When forking from the main repository where the Jenkins version is not specified, version 2.164.2 gets installed, and then I still get the error of the password not being injected.

I have tried to manually specify version 2.138.3, and then it overcomes that problem.

@nuclearsandwich can you check which Jenkins version were you using in your previous test?

nuclearsandwich commented 5 years ago

I have tried to manually specify version 2.138.3, and then it overcomes that problem.

@nuclearsandwich can you check which Jenkins version were you using in your previous test?

My latest tests have all been with 2.164.2

nuclearsandwich commented 5 years ago

I was deploying a new farm with a different config than my usual test deployment config (which is based on the buildfarm_deployment_config master branch) and I am seeing a potentially related issue. Instead of using the credentials configured via puppet. Jenkins is setting it's randomly generated default admin password.

This issue may still be outstanding especially if you're working from an earlier config being ported forward.

jonazpiazu commented 4 years ago

I have run further tests regarding this issue. The password injection works fine up to Jenkins version 2.138.3. For newer versions, after running Puppet, there are two different Jenkins admin users created:

ls /var/lib/jenkins/users/
admin  admin_5200768367454072463  users.xml

The password specified in the buildfarm yaml configuration is well injected into the admin user:

cat /var/lib/jenkins/users/admin/config.xml  | grep password
      <passwordHash>#jbcrypt:$2a$10$vmmqzRmcDHj1t9Ajgq5edekPD8cbpD./pBSGcYzia.OsIroOKjghm</passwordHash>

The other admin user has the password that corresponds to the one found in /var/lib/jenkins/secrets/initialAdminPassword:

cat /var/lib/jenkins/users/admin_5200768367454072463/config.xml | grep password
      <passwordHash>#jbcrypt:$2a$10$tQURLPyepNOlsO8ZHmMDYeenk/brjXGoIKEwci3vPaKqOpgStgVry</passwordHash>

But the users.xml maps the user admin to the admin_5200768367454072463 folder. In Jenkins 2.138.3 that users.xml file does not exist.

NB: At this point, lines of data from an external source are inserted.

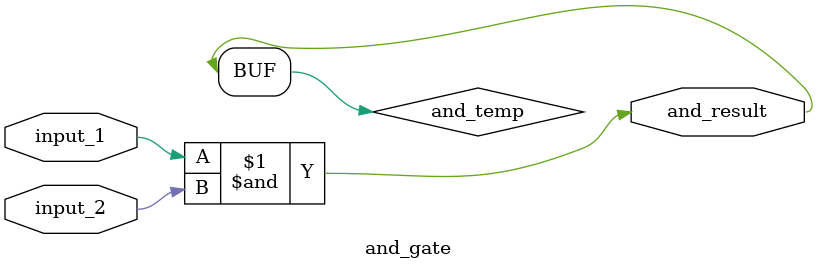
<source format=v>
module and_gate (
 input_1,
 input_2,
 and_result
);
    input input_1;
    input input_2;
    output and_result;

   wire and_temp;

//      These give ERROR => but you can just add `assign`
//    and_temp = input_1 & input_2 ;
//    and_result = and_temp ; 

   assign and_temp = input_1 & input_2 ;
   assign and_result = and_temp ; 


endmodule
</source>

I have manually changed users.xml and make it point to the admin folder, and after a Jenkins restart, my Jenkins admin's password matches the one specified in the buildfarm yaml configuration. Just deleting the users.xml also seems to have the same effect.

jonazpiazu commented 4 years ago

I added a simple workaround in a branch. Even if it works, I would not merge it, as I do not think it is a clean solution.

jonazpiazu commented 4 years ago

Further looking into the Jenkin's documentation, I found the following issue:

https://jenkins.io/doc/upgrade-guide/2.138/#SECURITY-1072

As stated in there, the user's record has changed, so the cleaner solution is to update the current format.